Beginning with the line that holds "SELECCIÓN DE IDIOMA" in the data below, give again every line through the one that holds "vascas y ag", exactly as written.

» Exercise materials
----

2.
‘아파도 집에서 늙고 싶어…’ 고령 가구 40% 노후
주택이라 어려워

----

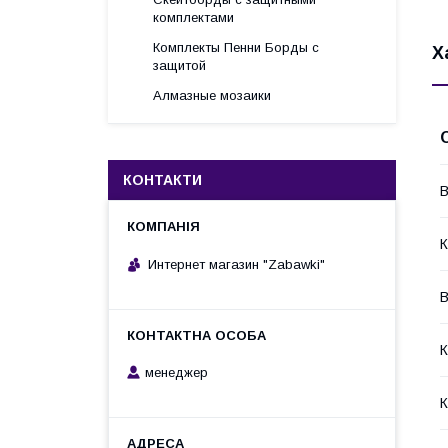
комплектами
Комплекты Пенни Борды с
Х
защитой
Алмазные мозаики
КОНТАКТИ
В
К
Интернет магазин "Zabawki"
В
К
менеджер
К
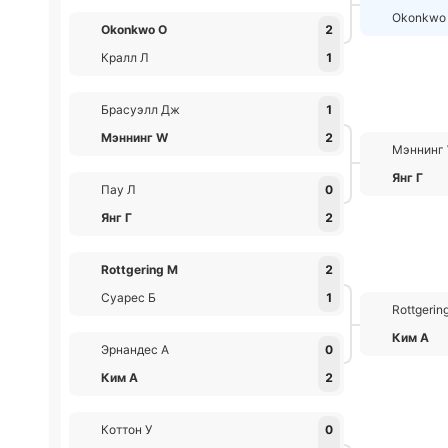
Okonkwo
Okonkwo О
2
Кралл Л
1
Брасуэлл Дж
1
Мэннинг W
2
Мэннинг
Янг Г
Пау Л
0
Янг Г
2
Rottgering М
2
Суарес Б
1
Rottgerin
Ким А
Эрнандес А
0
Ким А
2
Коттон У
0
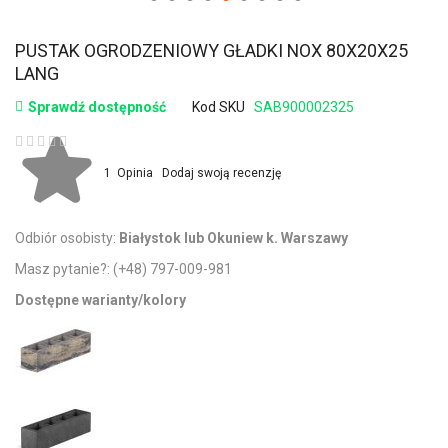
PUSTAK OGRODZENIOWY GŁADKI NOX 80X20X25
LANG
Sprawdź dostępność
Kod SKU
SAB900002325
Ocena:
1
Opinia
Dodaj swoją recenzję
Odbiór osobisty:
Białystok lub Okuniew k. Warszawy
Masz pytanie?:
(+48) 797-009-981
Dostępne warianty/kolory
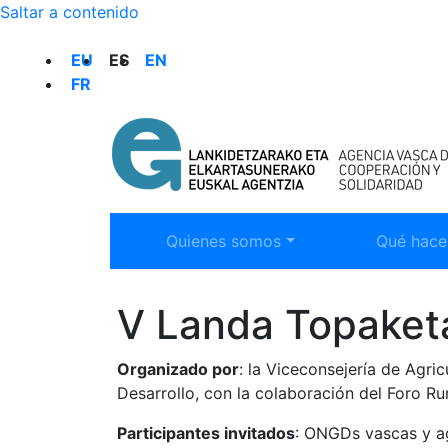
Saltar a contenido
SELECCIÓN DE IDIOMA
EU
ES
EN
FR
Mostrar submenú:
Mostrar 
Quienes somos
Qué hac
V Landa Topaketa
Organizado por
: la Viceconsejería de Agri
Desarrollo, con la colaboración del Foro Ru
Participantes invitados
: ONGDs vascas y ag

----

» Output below
SELECCIÓN DE IDIOMA
EU
ES
EN
FR
Mostrar submenú:
Mostrar 
Quienes somos
Qué hac
V Landa Topaketa
Organizado por
: la Viceconsejería de Agri
Desarrollo, con la colaboración del Foro Ru
Participantes invitados
: ONGDs vascas y ag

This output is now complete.